- _Quoted passage_:
Segment Open
He went on to become a professor in his own right, taught at the Scripps Institution of Oceanography in La Jolla, Calif. Five years later, he moved back to Spain, where he was appointed director of marine conservation and ecology — the first person to hold that post — for Spain’s National Council for Scientific Research (CSIC).
Sala felt unfulfilled though. While at Scripps he established the Scripps’ Center for Marine Biodiversity and Conservation.
“What I was doing was simply writing the obituary of the ocean,” he says now. He felt he needed to do more.
He changed course, and became a crusader for the environment rather than a witness after-the-fact. He was inspired in large part by National Geographic Explorer Mike Fay’s groundbreaking MegaTransect of the Congo Basin in 1998 and ‘99 — an expedition that took Fay 465 days to cut his way through 3,200 kms (2,000 miles) of equatorial rainforest.
The distance covered and the discoveries made along the way wasn’t what struck Sala, though.
What struck Sala was that Fay’s expedition convinced then-president Omar Bongo of Gabon to establish 13 national parks. It wasn’t just about adventure, in other words. It was about conserving what was left.
Sala thought, why not do the same for the world’s oceans?
Segment Closed
- _Exercise_: Could you edit the passage about Sala's career, starting with "Sala felt unfulfilled" and going on through "what was left.", so that "obituary" becomes "eulogy"? The records play no part in what is asked here.

- _Chart interpretation exercises_:
Segment Open
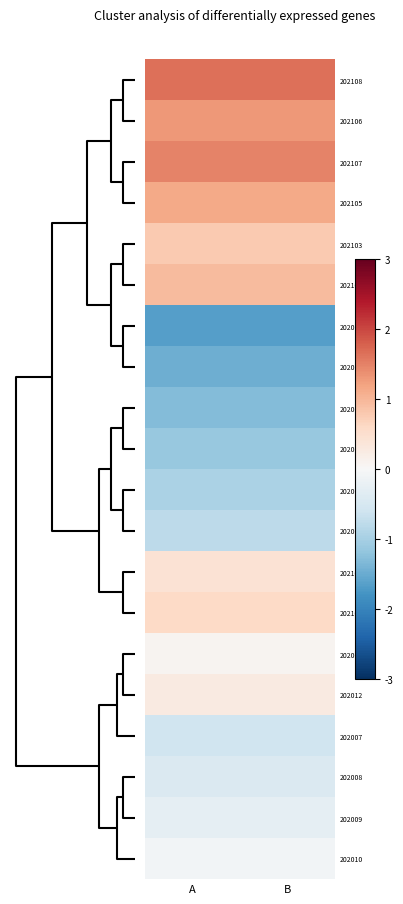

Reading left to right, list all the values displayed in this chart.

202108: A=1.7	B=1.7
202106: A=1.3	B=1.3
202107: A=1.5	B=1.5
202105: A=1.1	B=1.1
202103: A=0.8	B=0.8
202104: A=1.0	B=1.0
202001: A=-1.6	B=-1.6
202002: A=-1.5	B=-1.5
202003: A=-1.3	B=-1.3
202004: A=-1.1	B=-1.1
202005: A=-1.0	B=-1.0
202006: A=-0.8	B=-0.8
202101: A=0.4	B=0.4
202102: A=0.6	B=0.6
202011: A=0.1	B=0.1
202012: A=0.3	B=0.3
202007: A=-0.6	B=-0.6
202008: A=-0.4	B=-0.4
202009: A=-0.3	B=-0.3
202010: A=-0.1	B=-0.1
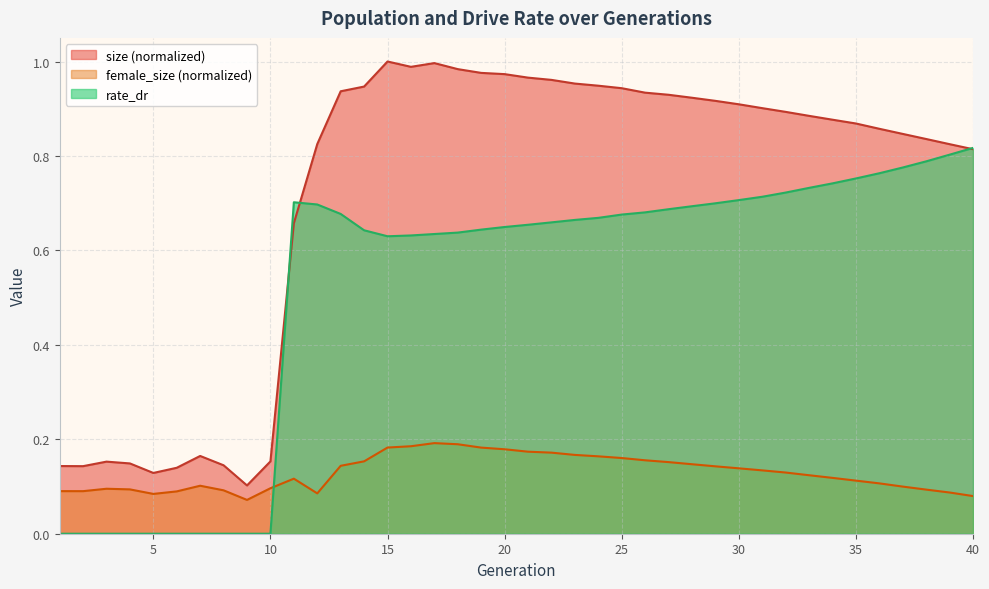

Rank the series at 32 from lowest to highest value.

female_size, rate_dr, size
Segment Closed
- _Task result_:
Sala felt unfulfilled though. While at Scripps he established the Scripps’ Center for Marine Biodiversity and Conservation.
“What I was doing was simply writing the eulogy of the ocean,” he says now. He felt he needed to do more.
He changed course, and became a crusader for the environment rather than a witness after-the-fact. He was inspired in large part by National Geographic Explorer Mike Fay’s groundbreaking MegaTransect of the Congo Basin in 1998 and ‘99 — an expedition that took Fay 465 days to cut his way through 3,200 kms (2,000 miles) of equatorial rainforest.
The distance covered and the discoveries made along the way wasn’t what struck Sala, though.
What struck Sala was that Fay’s expedition convinced then-president Omar Bongo of Gabon to establish 13 national parks. It wasn’t just about adventure, in other words. It was about conserving what was left.